▸ **THE TASK**: Gather every line of the items below that contains the word "whiskers".
"""
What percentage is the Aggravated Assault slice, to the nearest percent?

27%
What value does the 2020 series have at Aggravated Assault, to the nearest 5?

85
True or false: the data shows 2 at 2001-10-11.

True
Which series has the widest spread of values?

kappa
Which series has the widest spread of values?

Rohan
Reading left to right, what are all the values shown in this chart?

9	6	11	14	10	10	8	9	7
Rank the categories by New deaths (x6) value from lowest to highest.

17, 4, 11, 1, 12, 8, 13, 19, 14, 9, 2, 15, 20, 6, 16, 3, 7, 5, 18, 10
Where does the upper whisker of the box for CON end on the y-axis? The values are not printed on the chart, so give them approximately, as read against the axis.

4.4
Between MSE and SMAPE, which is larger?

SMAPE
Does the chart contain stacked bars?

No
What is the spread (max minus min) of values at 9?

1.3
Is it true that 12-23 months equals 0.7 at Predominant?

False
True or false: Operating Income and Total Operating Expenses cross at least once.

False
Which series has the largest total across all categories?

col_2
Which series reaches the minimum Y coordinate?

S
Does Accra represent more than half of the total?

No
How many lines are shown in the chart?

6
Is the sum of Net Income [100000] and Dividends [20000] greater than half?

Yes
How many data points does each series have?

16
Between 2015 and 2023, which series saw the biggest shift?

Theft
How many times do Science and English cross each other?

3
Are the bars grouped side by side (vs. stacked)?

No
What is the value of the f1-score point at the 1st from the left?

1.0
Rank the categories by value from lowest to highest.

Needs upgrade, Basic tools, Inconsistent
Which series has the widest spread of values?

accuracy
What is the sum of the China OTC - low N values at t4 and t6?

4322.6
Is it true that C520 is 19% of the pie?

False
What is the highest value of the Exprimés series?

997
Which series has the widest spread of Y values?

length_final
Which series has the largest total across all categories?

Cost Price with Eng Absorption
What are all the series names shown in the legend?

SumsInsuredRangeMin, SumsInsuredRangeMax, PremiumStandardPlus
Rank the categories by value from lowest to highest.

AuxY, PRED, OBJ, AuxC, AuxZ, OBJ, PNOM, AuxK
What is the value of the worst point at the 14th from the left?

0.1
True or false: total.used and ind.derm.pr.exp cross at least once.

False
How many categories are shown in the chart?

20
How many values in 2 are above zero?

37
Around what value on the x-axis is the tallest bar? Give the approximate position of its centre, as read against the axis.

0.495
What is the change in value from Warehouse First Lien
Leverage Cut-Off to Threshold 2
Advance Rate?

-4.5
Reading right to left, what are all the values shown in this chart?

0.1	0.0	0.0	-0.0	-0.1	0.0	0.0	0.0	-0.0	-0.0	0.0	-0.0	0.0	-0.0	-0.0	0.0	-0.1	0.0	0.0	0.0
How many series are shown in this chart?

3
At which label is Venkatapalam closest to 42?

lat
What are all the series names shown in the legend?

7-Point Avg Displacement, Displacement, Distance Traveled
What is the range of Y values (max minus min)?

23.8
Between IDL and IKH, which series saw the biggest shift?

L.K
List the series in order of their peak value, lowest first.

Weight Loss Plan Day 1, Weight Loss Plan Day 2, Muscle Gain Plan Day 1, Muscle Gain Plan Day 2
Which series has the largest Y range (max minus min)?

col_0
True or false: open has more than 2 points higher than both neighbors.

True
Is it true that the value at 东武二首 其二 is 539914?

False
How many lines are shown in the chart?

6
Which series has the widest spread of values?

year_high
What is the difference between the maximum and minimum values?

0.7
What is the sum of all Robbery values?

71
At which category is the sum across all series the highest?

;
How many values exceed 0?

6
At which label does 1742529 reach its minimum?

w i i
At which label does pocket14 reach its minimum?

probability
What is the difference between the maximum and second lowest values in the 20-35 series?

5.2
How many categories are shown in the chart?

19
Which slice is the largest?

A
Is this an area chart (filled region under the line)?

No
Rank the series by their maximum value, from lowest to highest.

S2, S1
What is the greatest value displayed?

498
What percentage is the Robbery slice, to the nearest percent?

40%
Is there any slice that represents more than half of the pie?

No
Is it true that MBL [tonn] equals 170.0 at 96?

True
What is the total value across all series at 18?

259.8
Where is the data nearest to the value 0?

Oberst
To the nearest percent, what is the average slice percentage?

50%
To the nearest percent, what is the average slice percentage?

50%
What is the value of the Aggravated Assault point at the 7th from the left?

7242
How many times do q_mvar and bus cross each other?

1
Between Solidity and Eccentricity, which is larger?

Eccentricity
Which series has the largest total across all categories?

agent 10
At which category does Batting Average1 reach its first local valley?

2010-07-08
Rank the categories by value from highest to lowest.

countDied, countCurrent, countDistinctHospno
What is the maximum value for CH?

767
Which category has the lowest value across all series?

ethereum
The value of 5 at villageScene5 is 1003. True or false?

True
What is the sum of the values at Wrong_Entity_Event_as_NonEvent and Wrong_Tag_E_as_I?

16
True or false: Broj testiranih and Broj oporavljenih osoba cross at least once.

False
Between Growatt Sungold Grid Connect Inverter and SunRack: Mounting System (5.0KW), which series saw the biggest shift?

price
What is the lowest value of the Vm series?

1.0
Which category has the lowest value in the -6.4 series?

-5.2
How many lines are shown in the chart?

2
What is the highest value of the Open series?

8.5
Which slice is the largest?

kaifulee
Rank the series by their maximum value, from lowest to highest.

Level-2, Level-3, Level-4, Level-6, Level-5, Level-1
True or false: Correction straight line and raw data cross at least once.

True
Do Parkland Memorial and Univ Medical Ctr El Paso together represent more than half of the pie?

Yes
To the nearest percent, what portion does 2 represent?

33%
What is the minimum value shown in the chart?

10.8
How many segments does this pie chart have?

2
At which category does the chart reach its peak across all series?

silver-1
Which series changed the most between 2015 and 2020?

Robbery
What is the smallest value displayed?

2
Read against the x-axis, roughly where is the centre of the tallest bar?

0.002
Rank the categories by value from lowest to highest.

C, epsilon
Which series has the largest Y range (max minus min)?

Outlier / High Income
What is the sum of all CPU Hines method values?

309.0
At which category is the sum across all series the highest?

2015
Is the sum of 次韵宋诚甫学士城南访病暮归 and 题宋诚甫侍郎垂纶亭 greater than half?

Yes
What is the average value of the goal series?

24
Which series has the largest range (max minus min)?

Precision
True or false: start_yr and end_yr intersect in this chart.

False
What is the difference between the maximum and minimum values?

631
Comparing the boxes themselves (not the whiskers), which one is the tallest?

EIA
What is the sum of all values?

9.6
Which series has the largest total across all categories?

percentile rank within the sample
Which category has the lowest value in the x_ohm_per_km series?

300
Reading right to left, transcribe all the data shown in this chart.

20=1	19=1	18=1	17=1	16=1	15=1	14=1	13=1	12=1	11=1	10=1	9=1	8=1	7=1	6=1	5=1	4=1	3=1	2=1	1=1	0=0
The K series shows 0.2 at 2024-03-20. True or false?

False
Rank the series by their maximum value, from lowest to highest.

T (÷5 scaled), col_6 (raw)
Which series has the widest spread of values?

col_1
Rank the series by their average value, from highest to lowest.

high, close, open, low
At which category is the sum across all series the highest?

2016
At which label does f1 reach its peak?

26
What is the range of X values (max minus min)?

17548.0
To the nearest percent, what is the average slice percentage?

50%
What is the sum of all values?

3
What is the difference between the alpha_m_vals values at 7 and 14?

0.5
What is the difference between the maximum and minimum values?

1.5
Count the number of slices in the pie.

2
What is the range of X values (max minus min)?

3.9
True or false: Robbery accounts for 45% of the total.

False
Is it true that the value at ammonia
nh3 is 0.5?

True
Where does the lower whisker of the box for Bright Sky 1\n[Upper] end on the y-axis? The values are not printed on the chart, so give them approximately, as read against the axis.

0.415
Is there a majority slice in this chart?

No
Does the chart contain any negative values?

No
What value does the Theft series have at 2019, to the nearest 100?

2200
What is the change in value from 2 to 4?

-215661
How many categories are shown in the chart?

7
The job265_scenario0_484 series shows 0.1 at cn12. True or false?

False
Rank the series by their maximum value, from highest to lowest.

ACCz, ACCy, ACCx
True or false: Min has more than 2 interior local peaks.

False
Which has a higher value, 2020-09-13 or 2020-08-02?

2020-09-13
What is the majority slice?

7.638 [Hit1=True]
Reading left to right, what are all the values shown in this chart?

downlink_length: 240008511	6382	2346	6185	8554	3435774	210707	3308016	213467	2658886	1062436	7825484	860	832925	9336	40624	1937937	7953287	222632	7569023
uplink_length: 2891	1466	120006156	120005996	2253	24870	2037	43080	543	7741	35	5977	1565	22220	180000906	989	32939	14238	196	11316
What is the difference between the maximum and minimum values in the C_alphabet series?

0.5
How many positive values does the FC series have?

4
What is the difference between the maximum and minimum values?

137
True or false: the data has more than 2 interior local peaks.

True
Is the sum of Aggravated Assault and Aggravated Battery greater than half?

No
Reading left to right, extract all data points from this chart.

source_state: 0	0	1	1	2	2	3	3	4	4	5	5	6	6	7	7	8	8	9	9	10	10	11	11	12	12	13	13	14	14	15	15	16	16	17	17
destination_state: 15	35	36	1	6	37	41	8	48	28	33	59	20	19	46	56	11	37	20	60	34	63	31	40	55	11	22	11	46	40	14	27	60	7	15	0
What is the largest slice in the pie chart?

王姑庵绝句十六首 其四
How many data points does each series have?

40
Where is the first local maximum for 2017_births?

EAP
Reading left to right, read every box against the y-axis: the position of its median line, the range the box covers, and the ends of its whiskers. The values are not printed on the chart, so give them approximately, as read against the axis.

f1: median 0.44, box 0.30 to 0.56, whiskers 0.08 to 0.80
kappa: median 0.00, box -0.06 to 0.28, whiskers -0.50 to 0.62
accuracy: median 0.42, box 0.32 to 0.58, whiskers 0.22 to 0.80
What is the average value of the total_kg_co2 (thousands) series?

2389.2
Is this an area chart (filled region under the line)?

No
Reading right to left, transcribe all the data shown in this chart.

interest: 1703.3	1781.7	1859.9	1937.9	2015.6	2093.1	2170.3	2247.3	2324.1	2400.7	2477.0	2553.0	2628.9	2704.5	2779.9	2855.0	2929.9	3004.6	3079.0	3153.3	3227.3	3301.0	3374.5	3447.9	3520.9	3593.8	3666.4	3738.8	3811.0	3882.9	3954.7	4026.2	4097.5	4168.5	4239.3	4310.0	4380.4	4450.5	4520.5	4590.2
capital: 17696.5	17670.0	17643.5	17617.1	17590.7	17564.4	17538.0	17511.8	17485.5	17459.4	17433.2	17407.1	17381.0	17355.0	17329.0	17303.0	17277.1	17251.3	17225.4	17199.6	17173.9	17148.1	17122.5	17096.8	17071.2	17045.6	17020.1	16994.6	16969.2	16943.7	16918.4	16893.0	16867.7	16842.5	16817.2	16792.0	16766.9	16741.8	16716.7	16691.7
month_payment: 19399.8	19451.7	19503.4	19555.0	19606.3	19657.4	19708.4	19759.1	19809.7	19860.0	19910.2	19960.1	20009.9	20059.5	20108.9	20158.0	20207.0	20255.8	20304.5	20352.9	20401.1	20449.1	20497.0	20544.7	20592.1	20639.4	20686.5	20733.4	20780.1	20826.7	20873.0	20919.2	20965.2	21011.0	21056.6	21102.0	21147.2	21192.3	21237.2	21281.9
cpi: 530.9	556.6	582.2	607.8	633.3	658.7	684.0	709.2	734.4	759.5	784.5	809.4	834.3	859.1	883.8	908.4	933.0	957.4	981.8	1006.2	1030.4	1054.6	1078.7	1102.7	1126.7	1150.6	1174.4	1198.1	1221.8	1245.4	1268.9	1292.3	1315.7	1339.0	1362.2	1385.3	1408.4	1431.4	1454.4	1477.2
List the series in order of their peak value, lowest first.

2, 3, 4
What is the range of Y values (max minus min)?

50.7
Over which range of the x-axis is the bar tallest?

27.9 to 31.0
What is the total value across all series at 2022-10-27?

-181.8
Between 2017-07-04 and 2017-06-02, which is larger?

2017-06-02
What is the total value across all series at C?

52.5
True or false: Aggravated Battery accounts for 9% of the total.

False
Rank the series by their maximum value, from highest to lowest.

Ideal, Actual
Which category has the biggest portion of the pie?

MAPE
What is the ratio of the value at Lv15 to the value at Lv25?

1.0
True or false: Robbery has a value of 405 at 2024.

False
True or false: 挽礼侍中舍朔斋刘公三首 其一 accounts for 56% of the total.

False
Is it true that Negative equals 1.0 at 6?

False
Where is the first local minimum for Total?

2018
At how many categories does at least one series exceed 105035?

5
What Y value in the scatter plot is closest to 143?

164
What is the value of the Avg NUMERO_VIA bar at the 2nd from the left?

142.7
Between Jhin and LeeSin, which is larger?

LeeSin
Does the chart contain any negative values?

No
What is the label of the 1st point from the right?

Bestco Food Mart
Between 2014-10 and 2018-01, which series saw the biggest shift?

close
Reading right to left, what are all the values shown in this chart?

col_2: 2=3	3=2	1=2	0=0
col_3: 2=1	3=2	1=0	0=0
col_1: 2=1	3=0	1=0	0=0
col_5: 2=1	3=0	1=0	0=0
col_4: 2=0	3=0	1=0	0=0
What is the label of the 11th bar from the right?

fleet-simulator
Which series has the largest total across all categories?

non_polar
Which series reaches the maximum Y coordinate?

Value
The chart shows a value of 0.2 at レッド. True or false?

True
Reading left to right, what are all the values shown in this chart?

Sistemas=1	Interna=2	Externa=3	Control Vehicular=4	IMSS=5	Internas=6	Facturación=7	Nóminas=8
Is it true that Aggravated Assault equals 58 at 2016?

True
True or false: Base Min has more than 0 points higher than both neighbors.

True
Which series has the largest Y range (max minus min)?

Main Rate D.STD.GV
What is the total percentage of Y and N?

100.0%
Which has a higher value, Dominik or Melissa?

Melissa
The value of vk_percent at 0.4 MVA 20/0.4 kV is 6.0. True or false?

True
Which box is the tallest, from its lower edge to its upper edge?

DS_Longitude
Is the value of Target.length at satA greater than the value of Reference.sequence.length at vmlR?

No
"""
▸ **PROBLEM SOLUTION**:
Comparing the boxes themselves (not the whiskers), which one is the tallest?
Reading left to right, read every box against the y-axis: the position of its median line, the range the box covers, and the ends of its whiskers. The values are not printed on the chart, so give them approximately, as read against the axis.
f1: median 0.44, box 0.30 to 0.56, whiskers 0.08 to 0.80
kappa: median 0.00, box -0.06 to 0.28, whiskers -0.50 to 0.62
accuracy: median 0.42, box 0.32 to 0.58, whiskers 0.22 to 0.80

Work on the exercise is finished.